WASHINGTON (Reuters) - Billionaire Donald Trump will set aside his bad-boy antics, and with the help of a teleprompter to keep him on message, outline on Wednesday (April 27) his vision for foreign policy if elected United States president in November, campaign aides say.
Governments alarmed at the prospect of a Trump presidency will be paying close attention. Critics have accused the Republican front-runner of bigotry and posing a danger to US national security.
Many foreign policy and defense advisers say his views are worrying, mingling isolationism and protectionism, with calls to force US allies to pay more for their defense and proposals to impose punitive tariffs on some imported goods.
"Part of what I'm saying is we love our country and we love our allies, but our allies can no longer be taking advantage of this country," Mr Trump told reporters on Tuesday night in a speech preview.
He said he would focus on nuclear weapons as the single biggest threat in the world today.
The billionaire businessman, 69, promises to temporarily ban Muslims from entering the United States and to build a wall to block off Mexico.
His policies are popular with many voters who want a change of viewpoint in Washington, but foreign policy elites are concerned. "It's a perfect storm of isolationism, muscular nationalism, with a dash of pragmatism and realism," said Mr Aaron David Miller, a foreign policy scholar who has served in Republican and Democratic administrations.
The speech, at noon at a Washington hotel, will address several critical foreign policy issues including global trade and economic and national security policies and building up the US military, his campaign said.
It is expected to be the first in a series of policy speeches meant to show that Trump, fresh off a sweep of five Northeastern state nominating contests on Tuesday, is worthy of the White House despite having never held public office.
"He needs to show that he has the substance, the depth of knowledge and the vision to be the American commander in chief," said Mr Steve Schmidt, who was 2008 Republican nominee John McCain's campaign manager.
Mr Trump's biggest backer in Washington, Republican US Senator Jeff Sessions, said Mr Trump would offer "a more restrained foreign policy, a more realistic foreign policy that counts the cost not only now but in the months and years to come".
Driving much of Mr Trump's rhetoric is what he feels is the need to ease the US financial burden overseas, focus more on nation-building at home and make sure American companies pay a price for outsourcing jobs to countries where labour is cheaper.
"His views are reckless and dangerous but that doesn't necessarily mean that they're unpopular.

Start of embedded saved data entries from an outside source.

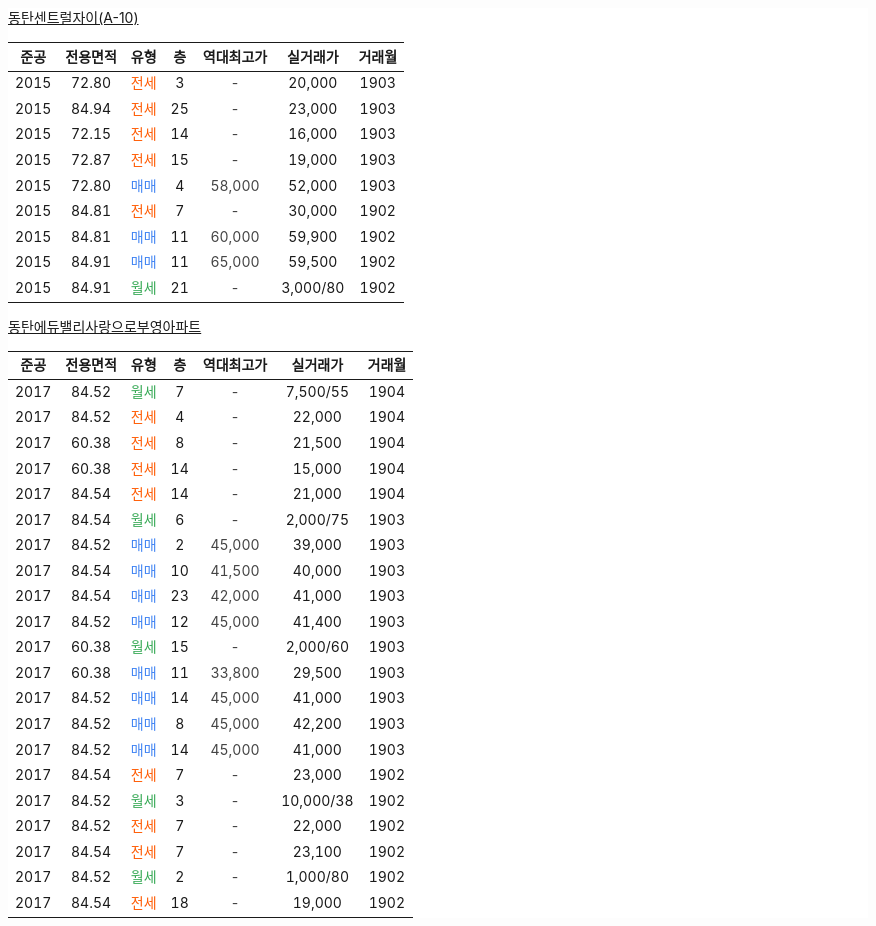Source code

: [동탄센트럴자이(A-10)](https://search.naver.com/search.naver?query=%EA%B2%BD%EA%B8%B0%EB%8F%84+%ED%99%94%EC%84%B1%EC%8B%9C+%EC%98%81%EC%B2%9C%EB%8F%99+%EB%8F%99%ED%83%84%EC%84%BC%ED%8A%B8%EB%9F%B4%EC%9E%90%EC%9D%B4%28A-10%29)

|준공|전용면적|유형|층|역대최고가|실거래가|거래월|
|:---:|:---:|:---:|:---:|:---:|:---:|:---:|
|2015|72.80|<span style="color:#ff5a00">전세</span>|3|<span style="color:#444444">-</span>|20,000|1903|
|2015|84.94|<span style="color:#ff5a00">전세</span>|25|<span style="color:#444444">-</span>|23,000|1903|
|2015|72.15|<span style="color:#ff5a00">전세</span>|14|<span style="color:#444444">-</span>|16,000|1903|
|2015|72.87|<span style="color:#ff5a00">전세</span>|15|<span style="color:#444444">-</span>|19,000|1903|
|2015|72.80|<span style="color:#4285f3">매매</span>|4|<span style="color:#444444">58,000</span>|52,000|1903|
|2015|84.81|<span style="color:#ff5a00">전세</span>|7|<span style="color:#444444">-</span>|30,000|1902|
|2015|84.81|<span style="color:#4285f3">매매</span>|11|<span style="color:#444444">60,000</span>|59,900|1902|
|2015|84.91|<span style="color:#4285f3">매매</span>|11|<span style="color:#444444">65,000</span>|59,500|1902|
|2015|84.91|<span style="color:#34a853">월세</span>|21|<span style="color:#444444">-</span>|3,000/80|1902|

[동탄에듀밸리사랑으로부영아파트](https://search.naver.com/search.naver?query=%EA%B2%BD%EA%B8%B0%EB%8F%84+%ED%99%94%EC%84%B1%EC%8B%9C+%EC%98%81%EC%B2%9C%EB%8F%99+%EB%8F%99%ED%83%84%EC%97%90%EB%93%80%EB%B0%B8%EB%A6%AC%EC%82%AC%EB%9E%91%EC%9C%BC%EB%A1%9C%EB%B6%80%EC%98%81%EC%95%84%ED%8C%8C%ED%8A%B8)

|준공|전용면적|유형|층|역대최고가|실거래가|거래월|
|:---:|:---:|:---:|:---:|:---:|:---:|:---:|
|2017|84.52|<span style="color:#34a853">월세</span>|7|<span style="color:#444444">-</span>|7,500/55|1904|
|2017|84.52|<span style="color:#ff5a00">전세</span>|4|<span style="color:#444444">-</span>|22,000|1904|
|2017|60.38|<span style="color:#ff5a00">전세</span>|8|<span style="color:#444444">-</span>|21,500|1904|
|2017|60.38|<span style="color:#ff5a00">전세</span>|14|<span style="color:#444444">-</span>|15,000|1904|
|2017|84.54|<span style="color:#ff5a00">전세</span>|14|<span style="color:#444444">-</span>|21,000|1904|
|2017|84.54|<span style="color:#34a853">월세</span>|6|<span style="color:#444444">-</span>|2,000/75|1903|
|2017|84.52|<span style="color:#4285f3">매매</span>|2|<span style="color:#444444">45,000</span>|39,000|1903|
|2017|84.54|<span style="color:#4285f3">매매</span>|10|<span style="color:#444444">41,500</span>|40,000|1903|
|2017|84.54|<span style="color:#4285f3">매매</span>|23|<span style="color:#444444">42,000</span>|41,000|1903|
|2017|84.52|<span style="color:#4285f3">매매</span>|12|<span style="color:#444444">45,000</span>|41,400|1903|
|2017|60.38|<span style="color:#34a853">월세</span>|15|<span style="color:#444444">-</span>|2,000/60|1903|
|2017|60.38|<span style="color:#4285f3">매매</span>|11|<span style="color:#444444">33,800</span>|29,500|1903|
|2017|84.52|<span style="color:#4285f3">매매</span>|14|<span style="color:#444444">45,000</span>|41,000|1903|
|2017|84.52|<span style="color:#4285f3">매매</span>|8|<span style="color:#444444">45,000</span>|42,200|1903|
|2017|84.52|<span style="color:#4285f3">매매</span>|14|<span style="color:#444444">45,000</span>|41,000|1903|
|2017|84.54|<span style="color:#ff5a00">전세</span>|7|<span style="color:#444444">-</span>|23,000|1902|
|2017|84.52|<span style="color:#34a853">월세</span>|3|<span style="color:#444444">-</span>|10,000/38|1902|
|2017|84.52|<span style="color:#ff5a00">전세</span>|7|<span style="color:#444444">-</span>|22,000|1902|
|2017|84.54|<span style="color:#ff5a00">전세</span>|7|<span style="color:#444444">-</span>|23,100|1902|
|2017|84.52|<span style="color:#34a853">월세</span>|2|<span style="color:#444444">-</span>|1,000/80|1902|
|2017|84.54|<span style="color:#ff5a00">전세</span>|18|<span style="color:#444444">-</span>|19,000|1902|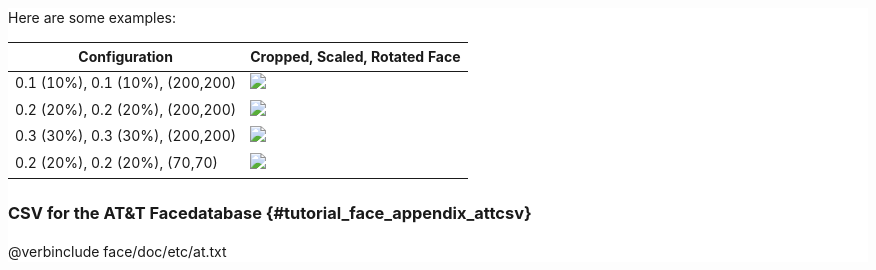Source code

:Here are some examples:

Configuration                   | Cropped, Scaled, Rotated Face
--------------------------------|------------------------------------------------------------------
0.1 (10%), 0.1 (10%), (200,200) | ![](tutorial/gender_classification/arnie_10_10_200_200.jpg)
0.2 (20%), 0.2 (20%), (200,200) | ![](tutorial/gender_classification/arnie_20_20_200_200.jpg)
0.3 (30%), 0.3 (30%), (200,200) | ![](tutorial/gender_classification/arnie_30_30_200_200.jpg)
0.2 (20%), 0.2 (20%), (70,70)   | ![](tutorial/gender_classification/arnie_20_20_70_70.jpg)

### CSV for the AT&T Facedatabase {#tutorial_face_appendix_attcsv}

@verbinclude face/doc/etc/at.txt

That's part of the challenge," said Mr Lanhee Chen, who advised former 2016 Republican candidate Marco Rubio and 2012 Republican nominee Mitt Romney.
Mr Trump has declared Nato obsolete and said European countries should be pulling more of their weight in the post-World War II alliance. Democratic President Barack Obama has for years urged Europeans to bolster their defense spending to help Nato, but unlike Trump has never said the alliance needs to be reconfigured.
In a joint paper published this month, national security and regional experts at the Centre for Strategic and International Studies rejected Mr Trump's position on overseas bases.
"The United States gets the better end of the deal from its forward deterrent posture than any other nation, and its value outweighs its current costs," Ms Kathleen Hicks, Michael Green and Heather Conley wrote in Foreign Policy magazine.
Mr Trump says South Korea and Japan are too reliant on the US military presence there and should be paying for it, and that they might need to develop nuclear programs to counter North Korea's atomic belligerence - a statement that prompted Mr Obama to say Mr Trump was ill-informed on international relations.
Former US Navy chief Admiral Jonathan Greenert, a former commander of the Japan-based US Seventh Fleet, said it was not accurate to suggest Japan and South Korea get a free ride from the United States, since both countries are subsidising their US base presence by billions of dollars a year each.
In the Middle East, Mr Trump has said he would use US forces to "knock the hell out of ISIS", an acronym for the Islamic State in Iraq and Syria, and get the forces out quickly, and create safe havens for Syrian refugees so they do not come to the United States.
Mr Dennis Ross, who served as a Middle East adviser to both Democratic and Republican administrations, said Mr Trump's rhetoric suggested his worldview was something of a throwback to political thinking that drew a significant following among Americans before the US entry into World War II.
"I don't think that anyone would feel they could count on the United States," Mr Ross said.